At some point we did build models, but simple ones – just basic concepts that demonstrated what the students were seeing: one or two stock models, but, ultimately, showing a closed loop with population and various impacts on land. No question, though, that the simple models helped them visualize what was happening, and also helped them understand the different time scales.

The class was not an environmental class, was not a science class, was not a math class, and was not a political class. This was so because I don’t know any of that stuff, but even more so because we wanted a chance to see the corner of the world we inhabit as a place to learn about how to live well. It was simply about where we live and what kind of life we’d like to have. How, then, do we ensure that? Can we?

Focusing on a watershed helped shape the course around personal interests – “I drink this water.” Kids wanted to know.

An aside (or, perhaps, more to the point) this question of whether we can devise a course wherein students learn SD concepts without “teaching modeling” is a HUGE concern. And I do not think it is merely a matter of devising such a course here or there; rather, this is THE ONLY WAY systems dynamics will have some academic lift in schools.

There’s a vocabulary here people need that’s beginning to emerge on the national level – Greenspan recently mentioned when he last testified that his “economic model did not explain” what recently happened on the global scene. Good sign. The model’s broken. Time for a new story, a more accurate story.

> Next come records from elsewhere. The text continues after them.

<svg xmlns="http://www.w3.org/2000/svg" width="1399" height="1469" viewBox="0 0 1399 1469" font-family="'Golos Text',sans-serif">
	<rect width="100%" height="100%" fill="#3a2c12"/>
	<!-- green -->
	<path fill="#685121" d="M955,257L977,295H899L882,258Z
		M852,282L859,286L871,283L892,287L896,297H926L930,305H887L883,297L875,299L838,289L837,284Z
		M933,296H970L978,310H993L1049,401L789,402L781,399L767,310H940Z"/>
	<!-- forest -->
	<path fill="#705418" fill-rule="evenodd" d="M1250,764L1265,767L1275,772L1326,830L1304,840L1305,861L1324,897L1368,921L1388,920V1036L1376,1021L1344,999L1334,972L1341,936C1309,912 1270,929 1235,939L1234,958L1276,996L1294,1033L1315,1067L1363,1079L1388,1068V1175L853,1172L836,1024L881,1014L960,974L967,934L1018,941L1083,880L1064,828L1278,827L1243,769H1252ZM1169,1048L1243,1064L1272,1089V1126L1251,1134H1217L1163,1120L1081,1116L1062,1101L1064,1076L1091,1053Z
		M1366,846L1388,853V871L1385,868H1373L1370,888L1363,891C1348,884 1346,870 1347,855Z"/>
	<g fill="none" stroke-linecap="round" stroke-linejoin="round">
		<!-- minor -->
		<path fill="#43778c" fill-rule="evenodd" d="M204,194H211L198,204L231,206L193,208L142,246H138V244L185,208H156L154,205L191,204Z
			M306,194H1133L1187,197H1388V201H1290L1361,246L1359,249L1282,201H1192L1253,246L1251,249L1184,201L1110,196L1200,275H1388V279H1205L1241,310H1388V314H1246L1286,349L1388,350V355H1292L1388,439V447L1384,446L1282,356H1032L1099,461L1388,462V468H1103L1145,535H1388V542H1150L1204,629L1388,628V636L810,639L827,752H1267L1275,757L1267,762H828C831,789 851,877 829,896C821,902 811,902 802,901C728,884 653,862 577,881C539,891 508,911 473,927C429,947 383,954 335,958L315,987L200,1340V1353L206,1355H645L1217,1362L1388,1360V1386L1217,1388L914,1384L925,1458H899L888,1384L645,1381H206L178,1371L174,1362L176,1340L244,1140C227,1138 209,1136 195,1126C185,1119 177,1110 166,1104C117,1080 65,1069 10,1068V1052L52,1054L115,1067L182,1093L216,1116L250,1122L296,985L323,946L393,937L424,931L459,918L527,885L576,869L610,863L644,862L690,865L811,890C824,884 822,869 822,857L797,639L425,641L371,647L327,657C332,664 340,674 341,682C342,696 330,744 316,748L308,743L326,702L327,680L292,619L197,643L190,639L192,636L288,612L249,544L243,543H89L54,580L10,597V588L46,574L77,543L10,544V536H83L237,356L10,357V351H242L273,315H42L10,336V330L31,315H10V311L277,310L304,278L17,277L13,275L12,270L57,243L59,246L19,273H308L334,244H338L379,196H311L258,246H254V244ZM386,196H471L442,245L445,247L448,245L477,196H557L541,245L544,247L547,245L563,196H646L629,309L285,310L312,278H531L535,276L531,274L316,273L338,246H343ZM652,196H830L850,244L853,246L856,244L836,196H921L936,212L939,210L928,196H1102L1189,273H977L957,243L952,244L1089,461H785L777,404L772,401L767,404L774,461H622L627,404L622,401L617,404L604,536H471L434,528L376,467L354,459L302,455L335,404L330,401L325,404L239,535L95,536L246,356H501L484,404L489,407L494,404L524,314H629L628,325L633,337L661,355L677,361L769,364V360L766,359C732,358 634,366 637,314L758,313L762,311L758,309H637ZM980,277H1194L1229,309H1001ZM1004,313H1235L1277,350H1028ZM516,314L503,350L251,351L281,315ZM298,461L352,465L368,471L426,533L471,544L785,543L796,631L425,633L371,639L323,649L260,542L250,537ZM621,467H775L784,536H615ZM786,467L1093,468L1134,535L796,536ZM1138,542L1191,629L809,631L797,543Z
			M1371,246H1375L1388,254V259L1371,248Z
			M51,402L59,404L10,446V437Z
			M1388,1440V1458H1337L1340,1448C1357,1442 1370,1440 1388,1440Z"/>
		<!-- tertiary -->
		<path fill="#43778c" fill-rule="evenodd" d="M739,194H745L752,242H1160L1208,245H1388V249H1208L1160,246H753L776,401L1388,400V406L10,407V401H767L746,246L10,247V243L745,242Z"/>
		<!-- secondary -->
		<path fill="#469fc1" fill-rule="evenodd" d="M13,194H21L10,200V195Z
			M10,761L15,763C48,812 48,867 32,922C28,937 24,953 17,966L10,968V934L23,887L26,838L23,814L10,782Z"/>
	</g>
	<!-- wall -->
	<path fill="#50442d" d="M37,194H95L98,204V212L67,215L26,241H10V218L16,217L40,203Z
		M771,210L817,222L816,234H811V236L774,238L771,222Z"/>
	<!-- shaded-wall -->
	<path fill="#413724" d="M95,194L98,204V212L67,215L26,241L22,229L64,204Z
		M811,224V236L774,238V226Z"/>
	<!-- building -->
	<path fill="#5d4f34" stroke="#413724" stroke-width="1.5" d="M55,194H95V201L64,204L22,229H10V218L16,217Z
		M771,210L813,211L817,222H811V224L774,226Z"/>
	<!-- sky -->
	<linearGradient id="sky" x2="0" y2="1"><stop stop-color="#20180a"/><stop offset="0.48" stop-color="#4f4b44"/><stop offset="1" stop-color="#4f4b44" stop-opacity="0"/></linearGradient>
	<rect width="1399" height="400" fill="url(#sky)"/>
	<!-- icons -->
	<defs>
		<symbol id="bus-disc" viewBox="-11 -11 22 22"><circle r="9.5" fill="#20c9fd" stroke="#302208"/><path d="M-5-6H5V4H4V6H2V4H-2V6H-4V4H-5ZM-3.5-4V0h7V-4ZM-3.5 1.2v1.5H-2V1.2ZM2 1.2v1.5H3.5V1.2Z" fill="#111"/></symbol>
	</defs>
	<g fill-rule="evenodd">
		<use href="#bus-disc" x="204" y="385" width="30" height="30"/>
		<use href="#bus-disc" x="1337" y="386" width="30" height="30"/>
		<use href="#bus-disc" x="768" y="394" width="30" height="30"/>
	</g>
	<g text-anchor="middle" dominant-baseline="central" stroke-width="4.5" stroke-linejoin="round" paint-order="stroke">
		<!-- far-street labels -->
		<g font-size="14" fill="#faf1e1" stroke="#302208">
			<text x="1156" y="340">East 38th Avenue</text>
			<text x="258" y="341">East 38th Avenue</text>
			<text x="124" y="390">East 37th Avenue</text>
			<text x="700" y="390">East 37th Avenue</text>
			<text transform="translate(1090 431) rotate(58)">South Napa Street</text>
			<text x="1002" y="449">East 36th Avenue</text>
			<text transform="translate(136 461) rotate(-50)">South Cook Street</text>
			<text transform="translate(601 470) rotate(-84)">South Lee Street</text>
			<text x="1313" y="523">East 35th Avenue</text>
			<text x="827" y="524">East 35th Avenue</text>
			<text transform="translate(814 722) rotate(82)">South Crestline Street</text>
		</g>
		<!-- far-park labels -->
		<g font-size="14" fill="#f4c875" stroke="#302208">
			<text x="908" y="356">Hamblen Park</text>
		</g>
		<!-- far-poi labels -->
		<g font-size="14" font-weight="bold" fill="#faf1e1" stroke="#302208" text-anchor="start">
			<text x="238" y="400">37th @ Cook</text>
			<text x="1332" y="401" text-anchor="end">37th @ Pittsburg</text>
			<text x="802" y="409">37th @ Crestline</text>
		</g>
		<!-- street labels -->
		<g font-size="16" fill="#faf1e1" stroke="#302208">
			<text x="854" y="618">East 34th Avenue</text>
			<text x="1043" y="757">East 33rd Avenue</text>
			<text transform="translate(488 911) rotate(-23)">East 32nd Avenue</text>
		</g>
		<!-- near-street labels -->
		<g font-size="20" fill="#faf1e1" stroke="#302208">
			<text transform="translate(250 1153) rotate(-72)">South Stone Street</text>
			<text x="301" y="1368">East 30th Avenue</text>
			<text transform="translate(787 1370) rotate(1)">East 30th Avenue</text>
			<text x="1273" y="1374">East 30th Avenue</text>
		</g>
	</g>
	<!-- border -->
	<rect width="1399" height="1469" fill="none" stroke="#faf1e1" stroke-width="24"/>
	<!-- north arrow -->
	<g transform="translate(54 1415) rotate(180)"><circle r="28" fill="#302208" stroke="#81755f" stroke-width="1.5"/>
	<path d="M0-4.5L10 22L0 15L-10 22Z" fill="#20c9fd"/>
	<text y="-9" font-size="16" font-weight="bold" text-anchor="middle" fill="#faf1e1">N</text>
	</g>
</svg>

I do believe that for this new story to happen there will need to be some love from math teachers, for they too have a story to tell. The math community ought to make its next generational priority to teach young people about exponential change they way they taught previous generations the times tables and algebra: fewer equations, more graphs; less about stasis, more about change.

My way-cool older brother just turned 55 – he can get a senior discount. Time is a funny thing.